Could you reproduce, word for word, everything below from the line containing "하세요. 노예들이 살았던 곳과 부유한 로마인들의 호화로운 생" down to the line containing "شهريًا. لا يُبرز", with both of those lines included and no others?

------------------------------------

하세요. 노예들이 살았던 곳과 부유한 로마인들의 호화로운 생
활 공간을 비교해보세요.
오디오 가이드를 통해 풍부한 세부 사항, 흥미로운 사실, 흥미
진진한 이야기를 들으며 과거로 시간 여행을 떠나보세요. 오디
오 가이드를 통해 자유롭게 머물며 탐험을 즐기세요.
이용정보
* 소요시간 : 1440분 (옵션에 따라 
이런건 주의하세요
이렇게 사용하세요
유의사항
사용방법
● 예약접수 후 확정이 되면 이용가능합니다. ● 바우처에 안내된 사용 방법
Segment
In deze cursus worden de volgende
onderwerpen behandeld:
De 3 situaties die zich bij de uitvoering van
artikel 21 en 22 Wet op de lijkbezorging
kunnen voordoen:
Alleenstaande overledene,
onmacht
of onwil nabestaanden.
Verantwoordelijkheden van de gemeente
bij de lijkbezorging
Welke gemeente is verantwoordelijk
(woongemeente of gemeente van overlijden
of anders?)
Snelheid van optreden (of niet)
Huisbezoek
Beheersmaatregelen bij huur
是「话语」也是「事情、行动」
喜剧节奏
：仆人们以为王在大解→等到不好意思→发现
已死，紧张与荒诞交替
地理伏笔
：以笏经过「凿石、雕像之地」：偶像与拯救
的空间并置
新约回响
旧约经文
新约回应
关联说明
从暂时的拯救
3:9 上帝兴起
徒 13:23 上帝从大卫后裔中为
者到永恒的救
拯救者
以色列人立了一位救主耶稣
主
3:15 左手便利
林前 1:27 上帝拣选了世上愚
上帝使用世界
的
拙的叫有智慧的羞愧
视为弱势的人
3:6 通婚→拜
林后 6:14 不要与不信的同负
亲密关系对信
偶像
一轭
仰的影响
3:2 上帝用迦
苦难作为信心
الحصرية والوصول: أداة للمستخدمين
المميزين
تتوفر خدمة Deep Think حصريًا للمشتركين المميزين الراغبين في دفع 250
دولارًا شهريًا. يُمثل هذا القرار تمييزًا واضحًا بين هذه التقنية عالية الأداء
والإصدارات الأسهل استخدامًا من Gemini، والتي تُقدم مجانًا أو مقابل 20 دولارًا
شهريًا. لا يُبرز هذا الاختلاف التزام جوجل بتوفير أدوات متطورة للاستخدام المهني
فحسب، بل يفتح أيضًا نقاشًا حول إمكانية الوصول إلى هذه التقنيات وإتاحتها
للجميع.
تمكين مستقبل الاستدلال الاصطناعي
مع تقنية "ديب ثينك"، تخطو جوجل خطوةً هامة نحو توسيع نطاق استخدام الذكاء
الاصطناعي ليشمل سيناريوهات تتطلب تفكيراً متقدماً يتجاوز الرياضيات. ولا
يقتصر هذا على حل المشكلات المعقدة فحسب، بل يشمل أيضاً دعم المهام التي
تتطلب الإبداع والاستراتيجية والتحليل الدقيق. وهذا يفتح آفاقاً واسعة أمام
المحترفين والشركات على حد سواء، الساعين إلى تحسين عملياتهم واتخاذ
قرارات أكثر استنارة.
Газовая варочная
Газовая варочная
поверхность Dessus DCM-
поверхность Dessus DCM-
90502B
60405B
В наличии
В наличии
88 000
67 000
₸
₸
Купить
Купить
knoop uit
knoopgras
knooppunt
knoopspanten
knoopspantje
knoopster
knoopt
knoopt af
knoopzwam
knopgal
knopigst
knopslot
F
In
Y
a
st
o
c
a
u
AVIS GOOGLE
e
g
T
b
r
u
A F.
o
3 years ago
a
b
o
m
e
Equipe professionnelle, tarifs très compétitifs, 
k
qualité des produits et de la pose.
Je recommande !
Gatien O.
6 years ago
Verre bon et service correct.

------------------------------------

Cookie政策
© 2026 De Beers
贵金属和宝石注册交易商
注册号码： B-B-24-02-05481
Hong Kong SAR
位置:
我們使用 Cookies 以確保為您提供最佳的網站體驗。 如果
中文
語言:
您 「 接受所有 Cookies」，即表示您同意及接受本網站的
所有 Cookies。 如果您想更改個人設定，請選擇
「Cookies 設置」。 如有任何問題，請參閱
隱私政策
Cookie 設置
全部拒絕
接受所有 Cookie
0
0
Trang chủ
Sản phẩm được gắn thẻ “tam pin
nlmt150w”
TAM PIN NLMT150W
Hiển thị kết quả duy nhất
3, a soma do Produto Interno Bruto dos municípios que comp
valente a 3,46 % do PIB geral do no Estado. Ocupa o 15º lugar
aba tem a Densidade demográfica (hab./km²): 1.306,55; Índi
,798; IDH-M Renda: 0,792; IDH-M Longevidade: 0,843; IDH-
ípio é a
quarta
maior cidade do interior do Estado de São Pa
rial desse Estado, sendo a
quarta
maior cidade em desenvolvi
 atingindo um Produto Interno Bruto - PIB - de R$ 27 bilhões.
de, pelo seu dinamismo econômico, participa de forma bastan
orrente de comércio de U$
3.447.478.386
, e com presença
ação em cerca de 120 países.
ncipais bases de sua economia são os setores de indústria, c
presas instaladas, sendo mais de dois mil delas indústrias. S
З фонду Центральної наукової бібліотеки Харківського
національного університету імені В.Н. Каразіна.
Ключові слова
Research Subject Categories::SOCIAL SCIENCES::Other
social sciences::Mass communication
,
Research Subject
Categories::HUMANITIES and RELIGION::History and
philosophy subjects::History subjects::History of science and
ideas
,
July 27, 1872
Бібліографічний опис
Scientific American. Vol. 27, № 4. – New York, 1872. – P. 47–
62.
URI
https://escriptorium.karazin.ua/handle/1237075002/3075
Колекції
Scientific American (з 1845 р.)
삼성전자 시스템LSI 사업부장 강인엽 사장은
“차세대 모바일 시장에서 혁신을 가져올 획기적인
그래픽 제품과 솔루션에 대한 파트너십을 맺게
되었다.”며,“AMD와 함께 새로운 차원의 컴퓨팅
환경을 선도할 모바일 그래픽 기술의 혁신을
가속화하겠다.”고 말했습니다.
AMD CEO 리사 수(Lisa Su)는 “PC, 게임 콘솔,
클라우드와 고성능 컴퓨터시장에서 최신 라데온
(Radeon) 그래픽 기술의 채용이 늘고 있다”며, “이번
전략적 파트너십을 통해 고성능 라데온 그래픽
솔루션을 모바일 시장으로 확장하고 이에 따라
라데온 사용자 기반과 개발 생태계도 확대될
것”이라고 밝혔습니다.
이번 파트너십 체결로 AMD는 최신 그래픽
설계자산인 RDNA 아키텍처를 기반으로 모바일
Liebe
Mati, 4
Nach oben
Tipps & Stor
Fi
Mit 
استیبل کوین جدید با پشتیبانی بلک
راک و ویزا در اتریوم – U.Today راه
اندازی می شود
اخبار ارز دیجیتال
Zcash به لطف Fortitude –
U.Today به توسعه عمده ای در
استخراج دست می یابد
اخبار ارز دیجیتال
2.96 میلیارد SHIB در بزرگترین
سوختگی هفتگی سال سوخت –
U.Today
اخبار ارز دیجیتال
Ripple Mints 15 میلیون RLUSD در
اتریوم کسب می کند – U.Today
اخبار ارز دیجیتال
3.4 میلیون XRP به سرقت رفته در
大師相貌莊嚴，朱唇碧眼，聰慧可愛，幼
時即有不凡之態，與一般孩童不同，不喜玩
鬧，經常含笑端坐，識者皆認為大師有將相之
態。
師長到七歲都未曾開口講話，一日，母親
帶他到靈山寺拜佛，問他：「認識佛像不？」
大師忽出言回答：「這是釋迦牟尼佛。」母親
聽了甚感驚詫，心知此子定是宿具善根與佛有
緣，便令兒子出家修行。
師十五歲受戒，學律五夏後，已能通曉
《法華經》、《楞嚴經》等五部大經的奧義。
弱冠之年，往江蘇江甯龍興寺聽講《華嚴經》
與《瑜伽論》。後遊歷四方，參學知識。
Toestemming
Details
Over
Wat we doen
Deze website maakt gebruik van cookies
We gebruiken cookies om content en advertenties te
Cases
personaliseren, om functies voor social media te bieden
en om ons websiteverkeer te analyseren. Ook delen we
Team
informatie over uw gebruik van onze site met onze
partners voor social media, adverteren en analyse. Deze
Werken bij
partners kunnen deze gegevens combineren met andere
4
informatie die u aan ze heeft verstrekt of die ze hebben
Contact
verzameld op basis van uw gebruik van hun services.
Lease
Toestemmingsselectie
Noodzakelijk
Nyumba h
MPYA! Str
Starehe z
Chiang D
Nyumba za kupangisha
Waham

------------------------------------

Exercise result:
하세요. 노예들이 살았던 곳과 부유한 로마인들의 호화로운 생
활 공간을 비교해보세요.
오디오 가이드를 통해 풍부한 세부 사항, 흥미로운 사실, 흥미
진진한 이야기를 들으며 과거로 시간 여행을 떠나보세요. 오디
오 가이드를 통해 자유롭게 머물며 탐험을 즐기세요.
이용정보
* 소요시간 : 1440분 (옵션에 따라 
이런건 주의하세요
이렇게 사용하세요
유의사항
사용방법
● 예약접수 후 확정이 되면 이용가능합니다. ● 바우처에 안내된 사용 방법
Segment
In deze cursus worden de volgende
onderwerpen behandeld:
De 3 situaties die zich bij de uitvoering van
artikel 21 en 22 Wet op de lijkbezorging
kunnen voordoen:
Alleenstaande overledene,
onmacht
of onwil nabestaanden.
Verantwoordelijkheden van de gemeente
bij de lijkbezorging
Welke gemeente is verantwoordelijk
(woongemeente of gemeente van overlijden
of anders?)
Snelheid van optreden (of niet)
Huisbezoek
Beheersmaatregelen bij huur
是「话语」也是「事情、行动」
喜剧节奏
：仆人们以为王在大解→等到不好意思→发现
已死，紧张与荒诞交替
地理伏笔
：以笏经过「凿石、雕像之地」：偶像与拯救
的空间并置
新约回响
旧约经文
新约回应
关联说明
从暂时的拯救
3:9 上帝兴起
徒 13:23 上帝从大卫后裔中为
者到永恒的救
拯救者
以色列人立了一位救主耶稣
主
3:15 左手便利
林前 1:27 上帝拣选了世上愚
上帝使用世界
的
拙的叫有智慧的羞愧
视为弱势的人
3:6 通婚→拜
林后 6:14 不要与不信的同负
亲密关系对信
偶像
一轭
仰的影响
3:2 上帝用迦
苦难作为信心
الحصرية والوصول: أداة للمستخدمين
المميزين
تتوفر خدمة Deep Think حصريًا للمشتركين المميزين الراغبين في دفع 250
دولارًا شهريًا. يُمثل هذا القرار تمييزًا واضحًا بين هذه التقنية عالية الأداء
والإصدارات الأسهل استخدامًا من Gemini، والتي تُقدم مجانًا أو مقابل 20 دولارًا
شهريًا. لا يُبرز هذا الاختلاف التزام جوجل بتوفير أدوات متطورة للاستخدام المهني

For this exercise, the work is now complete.